About this task> Pull out every line in the entries below that contains the word "mucho", and copy each one in full.

--- Given information Enclosed Below ---

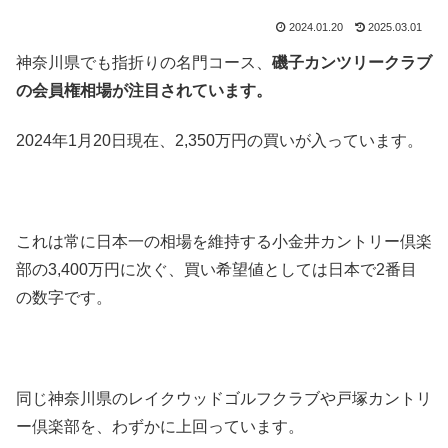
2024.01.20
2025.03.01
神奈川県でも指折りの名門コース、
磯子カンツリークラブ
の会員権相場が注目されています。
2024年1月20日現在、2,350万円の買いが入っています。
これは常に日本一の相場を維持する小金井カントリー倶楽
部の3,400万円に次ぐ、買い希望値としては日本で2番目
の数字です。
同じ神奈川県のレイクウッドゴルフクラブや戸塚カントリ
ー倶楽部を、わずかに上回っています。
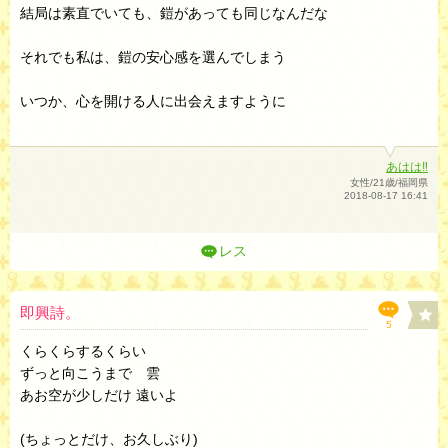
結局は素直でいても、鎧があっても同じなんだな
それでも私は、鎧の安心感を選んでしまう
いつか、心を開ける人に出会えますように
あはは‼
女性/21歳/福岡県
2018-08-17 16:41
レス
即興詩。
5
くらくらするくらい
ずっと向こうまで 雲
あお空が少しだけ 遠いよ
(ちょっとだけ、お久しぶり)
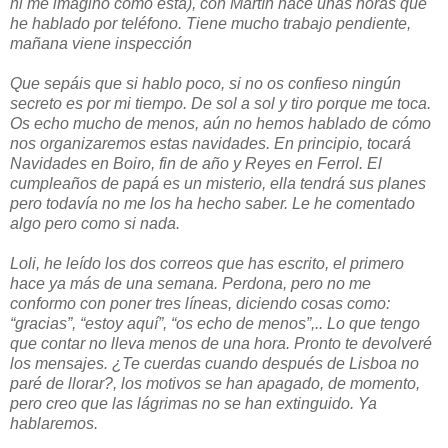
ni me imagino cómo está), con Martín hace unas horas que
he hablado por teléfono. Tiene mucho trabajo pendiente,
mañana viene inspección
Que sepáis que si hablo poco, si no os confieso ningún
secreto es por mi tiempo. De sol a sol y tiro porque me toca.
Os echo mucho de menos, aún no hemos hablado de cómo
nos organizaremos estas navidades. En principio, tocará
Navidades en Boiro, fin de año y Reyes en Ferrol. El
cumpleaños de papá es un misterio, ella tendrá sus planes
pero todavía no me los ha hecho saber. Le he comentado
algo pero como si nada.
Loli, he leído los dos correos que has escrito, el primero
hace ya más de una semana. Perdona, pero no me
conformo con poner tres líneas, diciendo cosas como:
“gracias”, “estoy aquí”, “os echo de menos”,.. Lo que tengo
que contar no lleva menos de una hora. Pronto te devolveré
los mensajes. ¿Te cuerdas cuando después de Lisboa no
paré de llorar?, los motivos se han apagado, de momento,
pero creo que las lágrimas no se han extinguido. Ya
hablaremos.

--- End of Enclosed Given information ---
--- Given information Enclosed Below ---

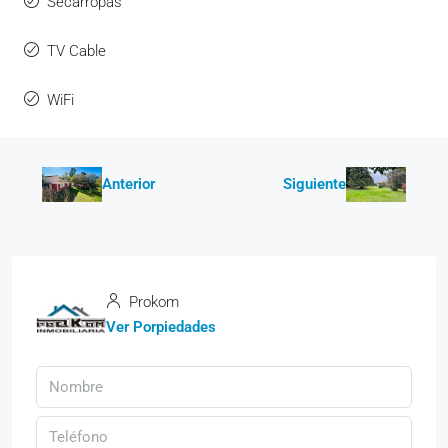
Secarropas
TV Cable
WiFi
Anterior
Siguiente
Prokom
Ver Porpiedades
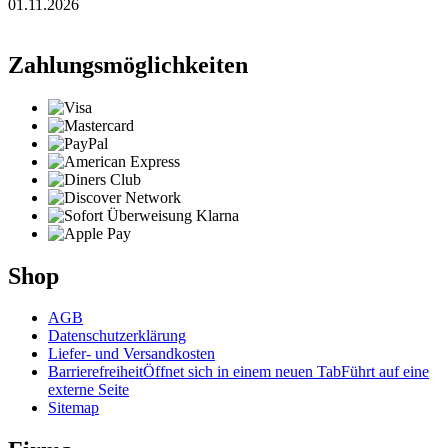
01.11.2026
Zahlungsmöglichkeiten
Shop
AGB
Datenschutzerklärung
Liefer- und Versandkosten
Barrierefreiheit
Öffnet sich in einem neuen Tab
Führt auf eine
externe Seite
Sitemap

--- End of Enclosed Given information ---

Written answer>
he hablado por teléfono. Tiene mucho trabajo pendiente,
Os echo mucho de menos, aún no hemos hablado de cómo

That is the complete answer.